Molti si affannano, soprattutto lavoratori autonomi, per versare entro fine anno soldi in un fondo pensione o in un pip (piano individuale previdenziale). Glielo consigliano in tanti. Sedicenti esperti di previdenza su giornali, televisioni o in Rete; e magari anche il loro commercialista: “Se fa un versamento nella previdenza integrativa entro dicembre, ridurrà l’Irpef per il 2018”. Affermazione formalmente vera, ma da completare con una precisazione: “Però, tutto considerato, correrà un alto rischio di darsi la zappa sui piedi”.

È vero infatti che uno si riduce l’imposta per l’anno in corso, portando in deduzione versamenti nella previdenza integrativa fino a circa 5.000 euro. Ma a fronte del risparmio immediato si intrappola in un meccanismo che mangerà soldi anno dopo anno. Addirittura per decenni, se è più o meno giovane.

Dati sull’onerosità dei prodotti in questione sono pubblicati dallo stesso organo di controllo (Covip), utilizzando per altro un metodo ad usum delphini, cioè l’indicatore sintetico dei costi (Isc). Ciononostante dall’ultima relazione Covip (vedi Tavola) essi risultano per i fondi pensione aperti mediamente dell’1,3% sui dieci anni, arrivando però anche al 2,8% annuo. Invece sui trentacinque anni in media dell’1,2 toccando il 2,4 per cento. Ancor peggio per i pip, cioè le polizze vita travestite da previdenza integrativa, inventate per fare partecipare al business anche le assicurazioni. Qui si arriva a costi percentuali del 4,1 e del 3,5. Ciò significa rimetterci in dieci anni il 34% e rispettivamente in 35 anni il 71% (sic).

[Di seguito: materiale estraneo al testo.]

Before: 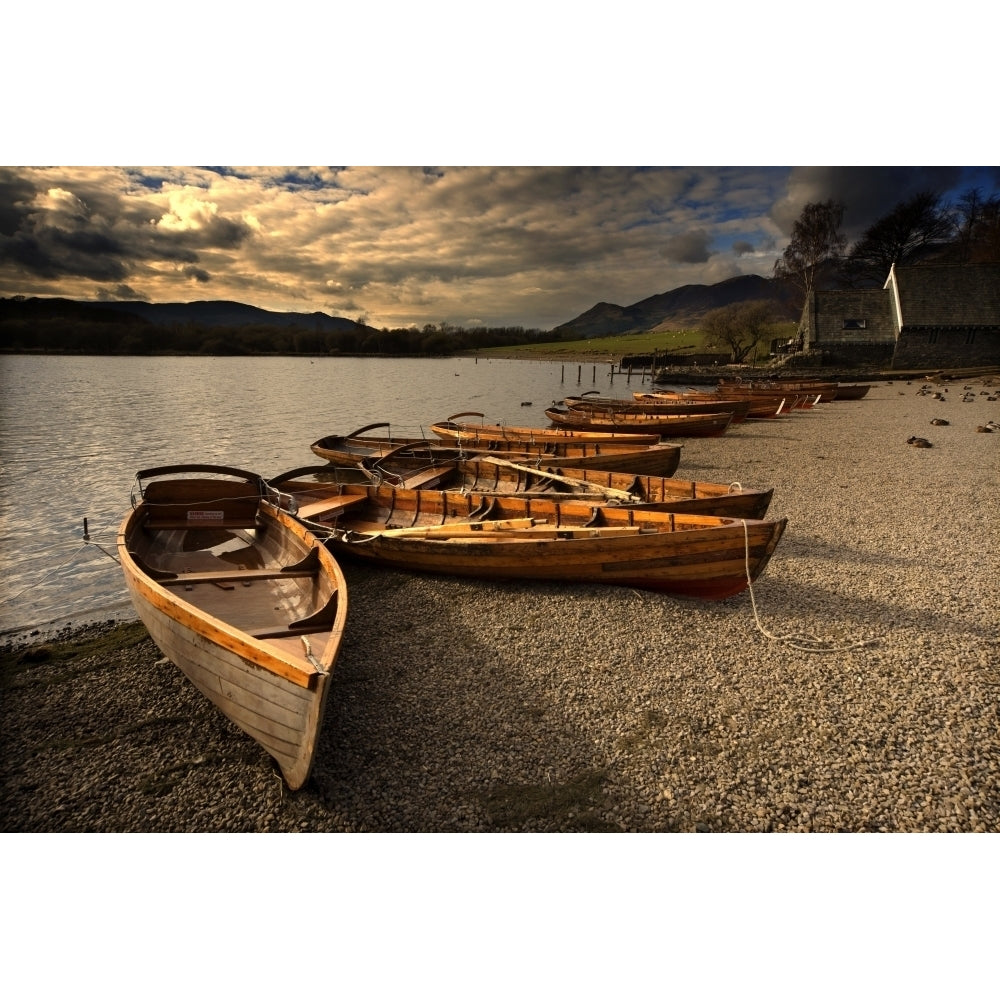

Conclusione: uno può fare conto che nel corso degli anni verrà alleggerito di una somma maggiore del tanto agognato risparmio fiscale. Il quale, come un tempo per le polizze vita detraibili e ora per i piani individuali di risparmio (Pir), di regola se lo pappa l’industria parassitaria del risparmio gestito.

Il giochetto dell’elusione fiscale, perché questo è, mica una soluzione previdenziale, può forse funzionare avendo più di 60 anni e magari un reddito imponibile sopra i 75.000 euro. Ma anche in tali casi si può essere vittime di condizioni onerosissime, perché il venditore spinge il prodotto peggiore ovvero quello guadagna di più. Si può incappare in varie forme di malversazione, facili con prodotti privi di trasparenza. E si può essere spiazzati da una modifica legislativa, che imponga la rendita anziché l’incasso una tantum del capitale finale (cosiddetto montante).

A latere meriterebbe poi approfondire cosa sta dietro a certi consigli. Molti venditori porta a porta agganciano infatti consulenti fiscali, tributaristi, commercialisti ecc. per trasformarli in segnalatori. Cioè per indurli, opportunamente prezzolati, a mandargli potenziali polli da spennare. Diffidare quindi da quanto consigliato da professionisti competenti in tutt’altra materia. Avvertenza analoga vale fra l’altro nei riguardi di notai che indirizzano a società o promotori finanziari.